Jacques Offenbach
Der Orpheus vom Rhein
"Da ich mich permanent mit der Unmöglichkeit konfrontiert sah, mich aufführen zu lassen, kam mir die Idee, selbst ein Musiktheater zu gründen. Ich sagte mir einfach, die Opéra comique ist nicht mehr in der Opéra-Comique zuhause" - sondern in den Bouffes Parisiens.
Bildquelle: BR/Alex Naumann
So nämlich heißt das von Jacques Offenbach 1855 gegründete Theater, an dem er endlich seine eigenen Vorstellungen eines neuen komischen Musiktheatergenres realisieren kann. Es liegt nicht zufällig in unmittelbarer Nähe der damals stattfindenden Weltausstellung, deren Besucher sein erstes Publikum werden. Als Komponist und als Theaterunternehmer in Personalunion beherrscht Offenbach von Anfang an die Klaviatur des Marktes ebenso virtuos wie die des Musiktheaters. Die zweite Weltausstellung des französischen Kaiserreichs 1867 markiert denn auch den Gipfel seiner Popularität, als ganz Europa der Grandduchesse de Gérolstein huldigte. Laut Walter Benjamin bestätigt gerade dieses Werk Paris einmal mehr "als Kapitale des Luxus und der Moden. Und Offenbach schreibt dem Pariser Leben den Rhythmus vor.“ Damals hatte der Komponist längst die Direktion der Bouffes Parisiens niedergelegt und war ins Théâtre des Variétés umgezogen, wenn er nicht das Théâtre du Palais Royal belieferte. Später ist es das Théâtre de la Gaîté, dessen Direktion er bald übernimmt. Das kostet ihn zwar viel Geld, wird dafür aber den hohen Ansprüchen gerecht, die er an die Aufführungen seiner Werke, an seine Mitarbeiter und nicht zuletzt an sich selbst stellt.
Obwohl er stets um ein gutes Arbeitsklima bemüht ist, berichten Zeitgenossen, dass es vorkommen konnte, dass er "gutgelaunt zur Probe kam und mit seinem unnachahmlichen Akzent den Künstlern zurief: 'Liebe Freunde, bevor wir beginnen, möchte ich euch im Voraus um Verzeihung bitten für die unangenehmen Wahrheiten, die ich nicht versäumen werde, euch gleich zu sagen!' - Allgemeines Lachen. Doch bald bekundete Offenbach seine gewohnte Nervosität: 'Ce n'est pas ça ...' Man fing nochmal von vorne an, wiederholte.

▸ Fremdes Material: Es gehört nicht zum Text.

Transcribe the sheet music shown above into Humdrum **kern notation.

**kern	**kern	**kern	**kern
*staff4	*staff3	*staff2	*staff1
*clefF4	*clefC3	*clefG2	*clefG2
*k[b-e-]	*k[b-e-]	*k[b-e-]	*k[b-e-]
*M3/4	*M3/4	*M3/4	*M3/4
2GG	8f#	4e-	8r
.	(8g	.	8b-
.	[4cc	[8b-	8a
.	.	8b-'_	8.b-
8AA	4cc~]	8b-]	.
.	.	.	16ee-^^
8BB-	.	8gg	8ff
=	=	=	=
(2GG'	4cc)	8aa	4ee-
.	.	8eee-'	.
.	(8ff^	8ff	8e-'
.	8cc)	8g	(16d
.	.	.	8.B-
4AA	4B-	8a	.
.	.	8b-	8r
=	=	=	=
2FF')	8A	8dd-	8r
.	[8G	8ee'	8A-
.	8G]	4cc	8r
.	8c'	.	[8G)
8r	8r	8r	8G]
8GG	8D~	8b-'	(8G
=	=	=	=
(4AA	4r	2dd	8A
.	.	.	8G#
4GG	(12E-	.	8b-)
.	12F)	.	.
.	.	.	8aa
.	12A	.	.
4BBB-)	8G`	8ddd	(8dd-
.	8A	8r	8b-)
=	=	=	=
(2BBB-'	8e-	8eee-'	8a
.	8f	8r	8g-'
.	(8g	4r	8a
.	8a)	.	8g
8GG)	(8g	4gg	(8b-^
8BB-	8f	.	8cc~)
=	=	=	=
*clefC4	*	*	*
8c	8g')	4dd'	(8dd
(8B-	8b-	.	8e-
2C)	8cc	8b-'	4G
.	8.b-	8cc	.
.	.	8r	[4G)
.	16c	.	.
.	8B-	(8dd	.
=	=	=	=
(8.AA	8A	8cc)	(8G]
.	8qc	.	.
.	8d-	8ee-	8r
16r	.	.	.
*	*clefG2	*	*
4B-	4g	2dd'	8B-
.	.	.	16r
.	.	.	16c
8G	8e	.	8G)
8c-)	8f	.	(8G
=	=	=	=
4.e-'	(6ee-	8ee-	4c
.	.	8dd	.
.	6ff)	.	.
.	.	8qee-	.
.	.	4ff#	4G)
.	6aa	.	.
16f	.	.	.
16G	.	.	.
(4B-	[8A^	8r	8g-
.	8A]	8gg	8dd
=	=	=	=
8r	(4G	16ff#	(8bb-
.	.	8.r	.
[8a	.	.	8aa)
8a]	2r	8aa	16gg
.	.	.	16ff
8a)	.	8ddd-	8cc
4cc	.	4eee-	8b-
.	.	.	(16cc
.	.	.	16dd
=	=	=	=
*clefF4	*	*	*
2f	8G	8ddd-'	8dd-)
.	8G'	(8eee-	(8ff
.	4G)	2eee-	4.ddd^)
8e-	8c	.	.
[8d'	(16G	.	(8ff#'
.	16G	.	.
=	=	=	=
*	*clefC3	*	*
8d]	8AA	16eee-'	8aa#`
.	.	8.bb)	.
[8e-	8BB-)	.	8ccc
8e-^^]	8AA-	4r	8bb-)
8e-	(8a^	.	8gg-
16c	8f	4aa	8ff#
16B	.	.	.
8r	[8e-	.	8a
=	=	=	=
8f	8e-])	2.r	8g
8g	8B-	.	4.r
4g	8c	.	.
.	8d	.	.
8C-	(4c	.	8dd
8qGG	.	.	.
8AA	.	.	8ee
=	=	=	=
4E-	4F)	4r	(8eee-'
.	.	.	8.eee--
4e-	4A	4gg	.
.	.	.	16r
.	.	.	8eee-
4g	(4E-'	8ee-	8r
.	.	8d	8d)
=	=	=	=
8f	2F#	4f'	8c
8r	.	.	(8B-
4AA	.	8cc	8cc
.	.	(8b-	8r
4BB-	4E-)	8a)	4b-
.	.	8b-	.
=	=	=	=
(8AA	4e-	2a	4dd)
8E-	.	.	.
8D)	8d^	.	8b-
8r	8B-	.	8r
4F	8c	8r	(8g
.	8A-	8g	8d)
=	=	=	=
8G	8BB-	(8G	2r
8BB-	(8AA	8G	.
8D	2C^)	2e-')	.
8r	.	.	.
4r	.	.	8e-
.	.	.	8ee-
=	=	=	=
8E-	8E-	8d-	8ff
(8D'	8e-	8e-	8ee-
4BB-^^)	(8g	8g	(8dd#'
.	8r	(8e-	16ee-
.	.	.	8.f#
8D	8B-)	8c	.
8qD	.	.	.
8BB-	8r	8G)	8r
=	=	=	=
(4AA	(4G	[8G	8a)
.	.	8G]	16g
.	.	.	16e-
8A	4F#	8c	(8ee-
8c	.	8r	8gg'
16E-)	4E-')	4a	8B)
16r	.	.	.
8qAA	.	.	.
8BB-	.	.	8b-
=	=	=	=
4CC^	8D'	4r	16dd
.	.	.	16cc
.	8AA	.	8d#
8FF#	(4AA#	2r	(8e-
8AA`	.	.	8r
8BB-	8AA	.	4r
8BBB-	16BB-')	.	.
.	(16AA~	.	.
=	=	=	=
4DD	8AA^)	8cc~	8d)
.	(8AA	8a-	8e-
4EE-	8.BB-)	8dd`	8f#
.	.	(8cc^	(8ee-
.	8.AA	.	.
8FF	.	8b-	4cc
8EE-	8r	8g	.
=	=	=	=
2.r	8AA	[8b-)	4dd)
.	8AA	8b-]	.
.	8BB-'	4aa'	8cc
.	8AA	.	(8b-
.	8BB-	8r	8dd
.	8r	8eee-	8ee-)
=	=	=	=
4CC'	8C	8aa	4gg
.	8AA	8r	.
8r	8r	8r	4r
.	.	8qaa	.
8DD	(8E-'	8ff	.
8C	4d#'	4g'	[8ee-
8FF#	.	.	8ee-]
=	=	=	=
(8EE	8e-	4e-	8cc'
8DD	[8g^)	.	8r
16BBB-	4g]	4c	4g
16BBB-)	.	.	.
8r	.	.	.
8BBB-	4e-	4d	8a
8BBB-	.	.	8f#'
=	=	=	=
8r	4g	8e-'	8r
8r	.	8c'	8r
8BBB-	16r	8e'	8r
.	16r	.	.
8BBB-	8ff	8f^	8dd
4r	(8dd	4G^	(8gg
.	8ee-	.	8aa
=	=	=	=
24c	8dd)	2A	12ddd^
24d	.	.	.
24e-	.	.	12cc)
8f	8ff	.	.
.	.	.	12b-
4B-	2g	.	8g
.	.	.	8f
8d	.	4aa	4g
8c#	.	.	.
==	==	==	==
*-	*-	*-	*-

Offenbach schlug den Takt mit seinem Spazierstock, sang den Sängern vor, wie er es haben wollte, machte den Figuranten vor, wie sie tanzen sollten, führte den Cancan an, fordernd, ausdauernd, unermüdlich, und in einem teuflischen Tempo. Eher waren alle andern müde, als dass er selbst ermüdete."